By returning states, I can sample a sequence (depending on the length of xs) of z values when using the infer_discrete function. If I read the tutorial Inference with Discrete Variables right, infer_discrete can be used standalone to obtain samples and MAP estimates of the latent state without embedding inside SVI (via TraceEnum_ELBO), HMC, or NUTS.

However, if I would like to perform training, I would define a guide with no exposed parameters because I don’t care about learning any of the global parameters (e.g., transition and emission probs), and hide the discrete latent variable z. I would then choose to use TraceEnum_ELBO

hmm_guide = AutoDelta(
    pyro.poutine.block(
        model_2,
        hide_fn=lambda msg: msg["name"].startswith("z_"))
    )

optimizer = pyro.optim.Adam({'lr': 0.03})
elbo = TraceEnum_ELBO(max_plate_nesting=1)
svi = SVI(model_2, hmm_guide, optimizer, loss=elbo)
#elbo.loss(model_2, hmm_guide, emission)

pyro.clear_param_store()

losses = []
for step in range(501):
    loss = svi.step(emission)
    losses.append(loss)

Please note, the rest of this example does not use the training block above to perform inference. Rather, model_2 is defined, and infer_discrete is used to generate latent state samples conditioned on observations. I do this in a for loop to generate z_* samples.

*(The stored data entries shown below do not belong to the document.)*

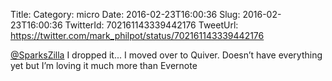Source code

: Title: 
Category: micro
Date: 2016-02-23T16:00:36
Slug: 2016-02-23T16:00:36
TwitterId: 702161143339442176
TweetUrl: https://twitter.com/mark_philpot/status/702161143339442176

[@SparksZilla](https://twitter.com/SparksZilla) I dropped it... I moved over to Quiver. Doesn’t have everything yet but I’m loving it much more than Evernote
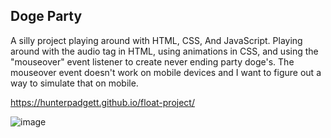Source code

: ## Doge Party

A silly project playing around with HTML, CSS, And JavaScript. Playing around with the audio tag in HTML, using animations in CSS, and using the "mouseover" event listener to create never ending party doge's. The mouseover event doesn't work on mobile devices and I want to figure out a way to simulate that on mobile.

https://hunterpadgett.github.io/float-project/

![image](https://user-images.githubusercontent.com/106113692/201163884-08820d6e-698c-43cd-afac-f5ff41f2baf9.png)

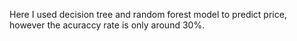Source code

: Here I used decision tree and random forest model to predict price, however the acuraccy rate is only around 30%.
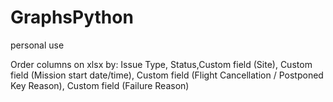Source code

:# GraphsPython
personal use

 Order columns on xlsx by:
 Issue Type,	Status,Custom field (Site),	Custom field (Mission start date/time),	Custom field (Flight Cancellation / Postponed Key Reason),	Custom field (Failure Reason)
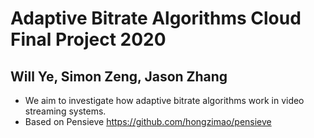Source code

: # Adaptive Bitrate Algorithms Cloud Final Project 2020
## Will Ye, Simon Zeng, Jason Zhang

- We aim to investigate how adaptive bitrate algorithms work in video streaming systems.
- Based on Pensieve https://github.com/hongzimao/pensieve

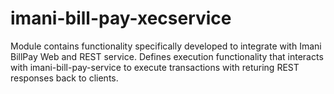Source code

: # imani-bill-pay-xecservice
Module contains functionality specifically developed to integrate with Imani BillPay Web and REST service.  Defines 
execution functionality that interacts with imani-bill-pay-service to execute transactions with returing REST responses
back to clients.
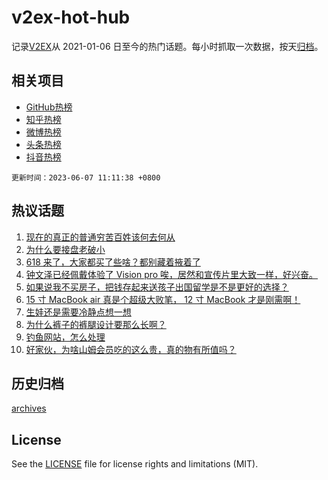 # v2ex-hot-hub

 记录[V2EX](https://www.v2ex.com/)从 2021-01-06 日至今的热门话题。每小时抓取一次数据，按天[归档](archives)。
 
 ## 相关项目

- [GitHub热榜](https://github.com/it985/github-hot-hub)
- [知乎热榜](https://github.com/it985/zhihu-hot-hub)
- [微博热榜](https://github.com/it985/weibo-hot-hub)
- [头条热榜](https://github.com/it985/toutiao-hot-hub)
- [抖音热榜](https://github.com/it985/douyin-hot-hub)


 `更新时间：2023-06-07 11:11:38 +0800`

## 热议话题

1. [现在的真正的普通穷苦百姓该何去何从](https://www.v2ex.com/t/946490)
1. [为什么要接盘老破小](https://www.v2ex.com/t/946215)
1. [618 来了，大家都买了些啥？都别藏着掖着了](https://www.v2ex.com/t/946299)
1. [钟文泽已经佩戴体验了 Vision pro 唉，居然和宣传片里大致一样，好兴奋。](https://www.v2ex.com/t/946308)
1. [如果说我不买房子，把钱存起来送孩子出国留学是不是更好的选择？](https://www.v2ex.com/t/946257)
1. [15 寸 MacBook air 真是个超级大败笔， 12 寸 MacBook 才是刚需啊！](https://www.v2ex.com/t/946284)
1. [生娃还是需要冷静点想一想](https://www.v2ex.com/t/946334)
1. [为什么裤子的裤腿设计要那么长啊？](https://www.v2ex.com/t/946197)
1. [钓鱼网站，怎么处理](https://www.v2ex.com/t/946282)
1. [好家伙，为啥山姆会员吃的这么贵，真的物有所值吗？](https://www.v2ex.com/t/946381)

## 历史归档

[archives](archives)

## License

See the [LICENSE](LICENSE) file for license rights and limitations (MIT).
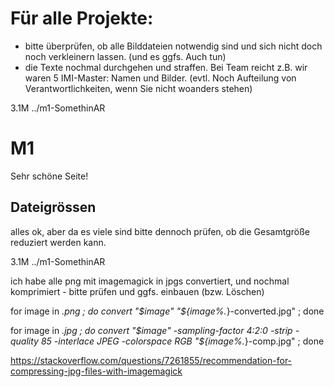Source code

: # Für alle Projekte:

- bitte überprüfen, ob alle Bilddateien notwendig sind und sich nicht doch noch verkleinern lassen.
(und es ggfs. Auch tun)
- die Texte nochmal durchgehen und straffen. Bei Team reicht z.B. wir waren 5 IMI-Master: Namen und Bilder.
(evtl. Noch Aufteilung von Verantwortlichkeiten, wenn Sie nicht woanders stehen) 

3.1M	../m1-SomethinAR

# M1

Sehr schöne Seite! 

## Dateigrössen

alles ok, aber da es viele sind bitte dennoch prüfen, ob die Gesamtgröße reduziert werden kann.

3.1M	../m1-SomethinAR

ich habe alle png mit imagemagick in jpgs convertiert, und nochmal komprimiert - 
bitte prüfen und ggfs. einbauen (bzw. Löschen)

for image in *.png ;  do convert "$image" "${image%.*}-converted.jpg" ; done

for image in *.jpg ;  do convert "$image" -sampling-factor 4:2:0 -strip -quality 85 -interlace JPEG -colorspace RGB "${image%.*}-comp.jpg" ; done

https://stackoverflow.com/questions/7261855/recommendation-for-compressing-jpg-files-with-imagemagick


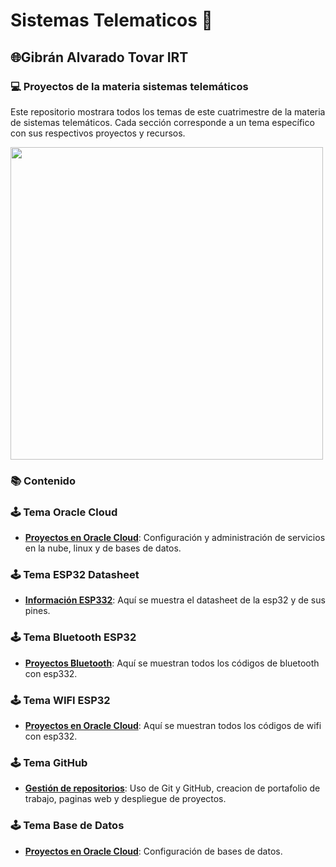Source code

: # Sistemas Telematicos 🤖
## 🌐Gibrán Alvarado Tovar  IRT 

### 💻 Proyectos de la materia sistemas telemáticos
Este repositorio mostrara todos los temas de este cuatrimestre de la materia de sistemas telemáticos. Cada sección corresponde a un tema específico con sus respectivos proyectos y recursos.

<img src="https://d2a5isokysfowx.cloudfront.net/wp-content/uploads/2022/01/Programa-con-R-scaled.jpg" width="500">

### 📚 Contenido 

### 🕹️ Tema Oracle Cloud

- **[Proyectos en Oracle Cloud](https://github.com/Gibran-AT21/Proyectos-ST/blob/main/OracleCloud/)**: Configuración y administración de servicios en la nube, linux y de bases de datos.


### 🕹️ Tema ESP32 Datasheet

- **[Información ESP332](https://github.com/Gibran-AT21/Proyectos-ST/blob/main/ESP32/)**: Aquí se muestra el datasheet de la esp32 y de sus pines.

### 🕹️ Tema Bluetooth ESP32

- **[Proyectos Bluetooth](https://github.com/Gibran-AT21/Proyectos-ST/blob/main/ESP32/)**: Aquí se muestran todos los códigos de bluetooth con esp332. 
  
### 🕹️ Tema WIFI ESP32

- **[Proyectos en Oracle Cloud](https://github.com/Gibran-AT21/Proyectos-ST/blob/main/ESP32/)**: Aquí se muestran todos los códigos de wifi con esp332.
  

### 🕹️ Tema GitHub

- **[Gestión de repositorios](https://github.com/Gibran-AT21/Proyectos-ST/blob/main/ESP32/)**: Uso de Git y GitHub, creacion de portafolio de trabajo, paginas web y despliegue de proyectos.

### 🕹️ Tema Base de Datos

- **[Proyectos en Oracle Cloud](https://github.com/Gibran-AT21/Proyectos-ST/blob/main/ESP32/)**: Configuración de bases de datos.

post_samples = torch.Tensor(
    [infer_discrete(model_2, first_available_dim=-1, temperature=1)(emission) for _ in range(100)]
    )
# sampled latent states
post_samples[0]

tensor([0., 0., 0., 0., 0., 0., 0., 0., 0., 0., 0., 0., 0., 0., 0., 0., 0., 0.,
        0., 0., 0., 0., 0., 0., 0., 0., 0., 0., 1., 1., 1., 1., 1., 1., 1., 1.,
        1., 1., 1., 1., 1., 1., 1., 0., 0., 0., 0., 1., 1., 1., 1., 1., 1., 1.,
        1., 1., 1., 1., 0., 0., 0., 0., 0., 0., 0., 0., 0., 0., 0., 0., 0., 1.,
        1., 1., 1., 1., 1., 1., 1., 1., 1., 1., 1., 1., 1., 1., 1., 1., 1., 1.,
        1., 1., 1., 1., 1., 1., 1., 1., 1., 1.])

Side note: If I had performed training, I could then feed this into the Predictive utility to obtain posterior predictive samples for the latent state of each z_* and emission y_* in the sequence.

posterior_samples = {"z": posterior_samples}
post_pred = Predictive(model=model_2, posterior_samples=posterior_samples)(emission)

I can then loop through post_samples and calculate the probability of a loaded die at time t.

cnt = 0
samps = {}
for batch in post_samples:
    cnt += 1
    for t, y in enumerate(batch):
        if cnt == 1:
            samps[t] = [y]
        else:
            samps[t].append(y)

probs_loaded = []
for key, val in samps.items():
    probs_loaded.append(sum(val) / len(val))

plt.figure(figsize=(10, 2))
plt.plot(
    torch.arange(0, 101),
    probs_loaded
);

and the infer_discrete using the forward-filter method to generate posterior latent state samples seems to do a reasonable job at identifying the latent states.

one_hot = torch.nn.functional.one_hot(emission, 6).T

plt.figure(figsize=(10, 2))
plt.imshow(one_hot, aspect="auto", interpolation="none", cmap="Greys")
plt.imshow(
    posterior_samples['z'][None, :], extent=(0, 100, 6-.5, -.5), 
    interpolation="none", aspect="auto", cmap="Greys", alpha=0.25
    )
plt.xlabel("time")
plt.ylabel("emission")
plt.yticks(np.arange(6), np.arange(6) + 1)
plt.title("sampled sequence (white=fair, gray=loaded)");

Looking at the top plot P(\text{loaded die}) and the bottom plot of which latent state was sampled, the results indeed seem reasonable.